(Required work): Extract, word for word, the stretch of the rows from their start through the line that contains "(утв. приказом Министерства труда и", including both the first line and that final one.
****************
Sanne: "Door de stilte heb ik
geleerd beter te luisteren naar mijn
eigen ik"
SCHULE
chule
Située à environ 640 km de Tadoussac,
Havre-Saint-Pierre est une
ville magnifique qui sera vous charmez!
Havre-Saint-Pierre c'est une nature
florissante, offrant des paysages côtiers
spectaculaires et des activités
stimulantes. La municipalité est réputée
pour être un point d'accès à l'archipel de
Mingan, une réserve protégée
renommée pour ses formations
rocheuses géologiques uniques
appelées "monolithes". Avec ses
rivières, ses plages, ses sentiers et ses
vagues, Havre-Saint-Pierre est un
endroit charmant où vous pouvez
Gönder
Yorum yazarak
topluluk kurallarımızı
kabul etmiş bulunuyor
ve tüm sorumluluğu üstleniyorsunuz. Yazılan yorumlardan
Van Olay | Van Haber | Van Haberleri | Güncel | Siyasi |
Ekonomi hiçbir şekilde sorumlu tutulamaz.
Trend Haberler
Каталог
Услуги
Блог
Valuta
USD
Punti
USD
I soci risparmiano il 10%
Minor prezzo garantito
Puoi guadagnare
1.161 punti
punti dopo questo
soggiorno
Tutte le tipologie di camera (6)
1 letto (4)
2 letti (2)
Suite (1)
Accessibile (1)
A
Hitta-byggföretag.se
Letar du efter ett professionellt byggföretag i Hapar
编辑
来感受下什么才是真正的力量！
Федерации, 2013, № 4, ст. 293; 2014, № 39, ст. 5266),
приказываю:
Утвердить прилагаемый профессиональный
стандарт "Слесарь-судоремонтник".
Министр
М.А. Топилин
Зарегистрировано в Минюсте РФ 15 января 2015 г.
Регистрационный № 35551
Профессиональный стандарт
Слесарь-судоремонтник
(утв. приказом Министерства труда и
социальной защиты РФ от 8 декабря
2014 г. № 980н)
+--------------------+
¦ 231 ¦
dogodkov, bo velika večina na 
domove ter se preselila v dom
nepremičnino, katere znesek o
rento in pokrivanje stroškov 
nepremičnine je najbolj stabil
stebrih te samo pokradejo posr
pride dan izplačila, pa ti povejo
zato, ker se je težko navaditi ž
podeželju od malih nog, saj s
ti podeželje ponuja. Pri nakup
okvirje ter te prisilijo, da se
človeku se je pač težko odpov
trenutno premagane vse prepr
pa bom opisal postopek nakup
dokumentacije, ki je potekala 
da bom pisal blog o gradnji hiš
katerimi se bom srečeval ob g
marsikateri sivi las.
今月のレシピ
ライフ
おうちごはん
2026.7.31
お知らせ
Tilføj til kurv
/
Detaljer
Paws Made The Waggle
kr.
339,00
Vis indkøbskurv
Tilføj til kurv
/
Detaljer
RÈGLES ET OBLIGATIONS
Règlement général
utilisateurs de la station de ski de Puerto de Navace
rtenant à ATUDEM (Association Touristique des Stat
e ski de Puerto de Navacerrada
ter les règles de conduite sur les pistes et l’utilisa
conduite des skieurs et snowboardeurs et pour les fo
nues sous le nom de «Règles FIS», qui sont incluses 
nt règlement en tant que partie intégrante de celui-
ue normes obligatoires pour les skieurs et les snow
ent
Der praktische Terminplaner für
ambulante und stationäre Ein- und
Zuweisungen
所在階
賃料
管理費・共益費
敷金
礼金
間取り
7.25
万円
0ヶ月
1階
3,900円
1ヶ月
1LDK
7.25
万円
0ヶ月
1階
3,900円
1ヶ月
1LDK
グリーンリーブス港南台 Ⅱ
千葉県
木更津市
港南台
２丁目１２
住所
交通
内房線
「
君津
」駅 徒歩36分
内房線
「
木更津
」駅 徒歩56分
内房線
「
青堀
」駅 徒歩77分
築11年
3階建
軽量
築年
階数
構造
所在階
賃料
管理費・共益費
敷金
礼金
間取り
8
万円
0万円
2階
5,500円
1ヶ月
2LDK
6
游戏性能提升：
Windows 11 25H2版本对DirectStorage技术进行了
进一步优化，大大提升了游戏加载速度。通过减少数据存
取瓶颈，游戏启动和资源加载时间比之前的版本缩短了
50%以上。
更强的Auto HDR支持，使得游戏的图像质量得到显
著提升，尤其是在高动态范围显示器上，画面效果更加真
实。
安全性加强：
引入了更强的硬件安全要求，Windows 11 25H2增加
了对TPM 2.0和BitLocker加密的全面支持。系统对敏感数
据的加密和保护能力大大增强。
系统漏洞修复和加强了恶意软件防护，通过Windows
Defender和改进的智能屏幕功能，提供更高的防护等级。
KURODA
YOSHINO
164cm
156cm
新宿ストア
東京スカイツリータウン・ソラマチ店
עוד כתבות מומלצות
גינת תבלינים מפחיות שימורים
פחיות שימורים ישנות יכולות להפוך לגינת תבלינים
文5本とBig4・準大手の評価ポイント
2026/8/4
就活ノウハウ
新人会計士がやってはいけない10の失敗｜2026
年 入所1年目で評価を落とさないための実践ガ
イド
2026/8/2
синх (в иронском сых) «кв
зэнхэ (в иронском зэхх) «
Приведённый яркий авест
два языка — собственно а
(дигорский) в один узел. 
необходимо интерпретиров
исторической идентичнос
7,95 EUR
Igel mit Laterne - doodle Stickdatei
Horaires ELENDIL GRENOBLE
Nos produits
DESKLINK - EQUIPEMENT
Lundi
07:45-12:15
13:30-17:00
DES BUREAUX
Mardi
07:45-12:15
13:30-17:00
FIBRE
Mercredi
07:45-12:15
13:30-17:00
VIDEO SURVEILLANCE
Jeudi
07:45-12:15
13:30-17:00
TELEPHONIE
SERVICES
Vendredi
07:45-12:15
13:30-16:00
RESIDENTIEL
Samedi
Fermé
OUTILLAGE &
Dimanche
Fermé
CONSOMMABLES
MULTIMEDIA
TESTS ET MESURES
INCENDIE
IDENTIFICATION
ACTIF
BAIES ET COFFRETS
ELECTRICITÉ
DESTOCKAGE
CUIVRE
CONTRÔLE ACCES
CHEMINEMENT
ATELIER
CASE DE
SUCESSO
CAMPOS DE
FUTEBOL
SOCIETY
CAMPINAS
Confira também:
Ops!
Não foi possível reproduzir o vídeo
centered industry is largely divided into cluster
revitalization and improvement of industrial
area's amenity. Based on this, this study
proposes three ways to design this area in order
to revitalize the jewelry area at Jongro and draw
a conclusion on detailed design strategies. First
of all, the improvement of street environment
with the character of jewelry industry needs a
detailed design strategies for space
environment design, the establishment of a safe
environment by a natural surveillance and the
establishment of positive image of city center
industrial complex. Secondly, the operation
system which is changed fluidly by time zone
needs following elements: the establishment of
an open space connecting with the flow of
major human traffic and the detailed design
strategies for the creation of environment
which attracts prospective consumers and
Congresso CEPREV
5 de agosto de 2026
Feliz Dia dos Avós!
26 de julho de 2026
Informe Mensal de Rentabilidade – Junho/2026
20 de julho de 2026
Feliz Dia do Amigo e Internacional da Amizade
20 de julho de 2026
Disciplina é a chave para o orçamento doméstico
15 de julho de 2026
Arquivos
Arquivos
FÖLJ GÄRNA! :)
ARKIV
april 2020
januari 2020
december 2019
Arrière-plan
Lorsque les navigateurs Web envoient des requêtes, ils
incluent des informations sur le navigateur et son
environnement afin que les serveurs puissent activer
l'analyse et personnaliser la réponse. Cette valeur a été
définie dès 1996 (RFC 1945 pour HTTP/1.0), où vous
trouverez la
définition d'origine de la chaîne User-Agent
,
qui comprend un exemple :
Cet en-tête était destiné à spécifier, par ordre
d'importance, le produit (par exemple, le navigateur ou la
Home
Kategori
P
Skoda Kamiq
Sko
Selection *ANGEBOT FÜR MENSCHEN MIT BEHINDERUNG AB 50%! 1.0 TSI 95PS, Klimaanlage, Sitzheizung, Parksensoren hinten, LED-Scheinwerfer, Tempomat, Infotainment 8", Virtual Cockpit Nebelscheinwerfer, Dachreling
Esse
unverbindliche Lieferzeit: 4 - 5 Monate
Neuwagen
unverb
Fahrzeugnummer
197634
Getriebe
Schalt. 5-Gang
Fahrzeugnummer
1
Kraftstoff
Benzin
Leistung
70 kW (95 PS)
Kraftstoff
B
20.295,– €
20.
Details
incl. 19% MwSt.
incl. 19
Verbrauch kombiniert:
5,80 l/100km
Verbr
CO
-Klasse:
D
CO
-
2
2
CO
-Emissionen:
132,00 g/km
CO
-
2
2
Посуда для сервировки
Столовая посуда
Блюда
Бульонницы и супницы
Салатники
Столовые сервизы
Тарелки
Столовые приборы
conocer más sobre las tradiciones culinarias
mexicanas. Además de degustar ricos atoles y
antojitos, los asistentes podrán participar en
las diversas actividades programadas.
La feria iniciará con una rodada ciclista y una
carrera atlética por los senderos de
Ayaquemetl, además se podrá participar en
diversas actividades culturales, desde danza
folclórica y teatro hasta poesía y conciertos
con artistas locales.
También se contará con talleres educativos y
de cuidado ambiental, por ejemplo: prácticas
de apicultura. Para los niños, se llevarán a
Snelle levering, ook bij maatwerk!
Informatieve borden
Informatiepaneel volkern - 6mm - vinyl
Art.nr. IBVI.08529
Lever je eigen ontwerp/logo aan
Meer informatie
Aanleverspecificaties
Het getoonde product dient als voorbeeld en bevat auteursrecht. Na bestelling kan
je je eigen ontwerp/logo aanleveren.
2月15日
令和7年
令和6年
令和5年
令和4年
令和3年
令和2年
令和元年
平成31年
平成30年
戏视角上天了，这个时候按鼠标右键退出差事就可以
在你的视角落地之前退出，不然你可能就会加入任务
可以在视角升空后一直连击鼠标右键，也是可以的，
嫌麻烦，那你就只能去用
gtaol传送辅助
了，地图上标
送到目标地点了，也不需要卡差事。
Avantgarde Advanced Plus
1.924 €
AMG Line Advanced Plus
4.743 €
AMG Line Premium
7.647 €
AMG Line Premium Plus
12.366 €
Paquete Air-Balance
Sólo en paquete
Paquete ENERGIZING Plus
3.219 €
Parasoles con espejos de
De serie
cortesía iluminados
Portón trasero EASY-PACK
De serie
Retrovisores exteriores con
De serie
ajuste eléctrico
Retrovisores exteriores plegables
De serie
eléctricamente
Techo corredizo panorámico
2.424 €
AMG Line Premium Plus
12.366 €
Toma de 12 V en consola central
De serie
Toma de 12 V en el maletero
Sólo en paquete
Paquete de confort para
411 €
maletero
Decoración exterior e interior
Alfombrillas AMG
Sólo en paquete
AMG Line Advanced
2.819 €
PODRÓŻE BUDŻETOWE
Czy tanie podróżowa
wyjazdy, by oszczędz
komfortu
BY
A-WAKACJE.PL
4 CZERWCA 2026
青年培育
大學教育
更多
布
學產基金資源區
****************
(Answer to this exercise):
Sanne: "Door de stilte heb ik
geleerd beter te luisteren naar mijn
eigen ik"
SCHULE
chule
Située à environ 640 km de Tadoussac,
Havre-Saint-Pierre est une
ville magnifique qui sera vous charmez!
Havre-Saint-Pierre c'est une nature
florissante, offrant des paysages côtiers
spectaculaires et des activités
stimulantes. La municipalité est réputée
pour être un point d'accès à l'archipel de
Mingan, une réserve protégée
renommée pour ses formations
rocheuses géologiques uniques
appelées "monolithes". Avec ses
rivières, ses plages, ses sentiers et ses
vagues, Havre-Saint-Pierre est un
endroit charmant où vous pouvez
Gönder
Yorum yazarak
topluluk kurallarımızı
kabul etmiş bulunuyor
ve tüm sorumluluğu üstleniyorsunuz. Yazılan yorumlardan
Van Olay | Van Haber | Van Haberleri | Güncel | Siyasi |
Ekonomi hiçbir şekilde sorumlu tutulamaz.
Trend Haberler
Каталог
Услуги
Блог
Valuta
USD
Punti
USD
I soci risparmiano il 10%
Minor prezzo garantito
Puoi guadagnare
1.161 punti
punti dopo questo
soggiorno
Tutte le tipologie di camera (6)
1 letto (4)
2 letti (2)
Suite (1)
Accessibile (1)
A
Hitta-byggföretag.se
Letar du efter ett professionellt byggföretag i Hapar
编辑
来感受下什么才是真正的力量！
Федерации, 2013, № 4, ст. 293; 2014, № 39, ст. 5266),
приказываю:
Утвердить прилагаемый профессиональный
стандарт "Слесарь-судоремонтник".
Министр
М.А. Топилин
Зарегистрировано в Минюсте РФ 15 января 2015 г.
Регистрационный № 35551
Профессиональный стандарт
Слесарь-судоремонтник
(утв. приказом Министерства труда и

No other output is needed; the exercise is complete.